The MPC highlighted its new inflation and GDP projections. Using the assumption of constant interest rates, the headline CPI remains above the NBP’s top target of 3.5 % for 2010. The risks on the inflation path mentioned in the Report on Inflation are clearly on the upside, especially taking into account food prices and net core inflation forecasts. The Central Projection assumes that food prices will decline by 1.9 % yoy on average in 2010 after increasing by 6.3 % yoy in 2008 and by 1.6 % yoy in 2009. Moreover, the estimated growth rates on a “new” measure of core inflation (headline excluding prices of energy and food) are 4.0 % for 2009 and 3.8 % for 2010. These numbers are clearly hawkish, provided that the MPC members regard these projections as meaningful.

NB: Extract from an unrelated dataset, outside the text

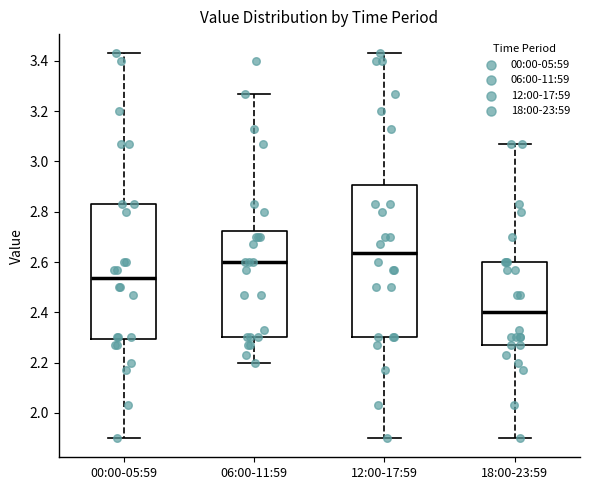

Reading left to right, transcribe this box plot: for each box, give where its median line is, the range the box spans, and where its two whiskers end, as read against the y-axis. The values are not printed on the chart, so give them approximately, as read against the axis.

00:00-05:59: median 2.54, box 2.30 to 2.84, whiskers 1.90 to 3.44
06:00-11:59: median 2.60, box 2.30 to 2.72, whiskers 2.20 to 3.28
12:00-17:59: median 2.64, box 2.30 to 2.90, whiskers 1.90 to 3.44
18:00-23:59: median 2.40, box 2.28 to 2.60, whiskers 1.90 to 3.08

The new GDP forecast is slightly lower than February’s projection. The central bank expects GDP growth at 4.7 % for 2008, 4.8 % for 2009 and at 5.2 % for 2010. Taking into account the Q1 GDP breakdown and recent macroeconomic data, we believe that the NBP’s prediction for this year’s economic activity is pessimistic, thus our expectation of 5.2 % yoy for 2008 is rather cautious – the market consensus and Ministry of Finance estimations stand at 5.5 %. Summing up, based on the June inflation projection we think that the probability of further rate hikes is increasing significantly. A factor that will now attract more attention will be food prices, as the entire long-term optimism of the projection relies on these numbers.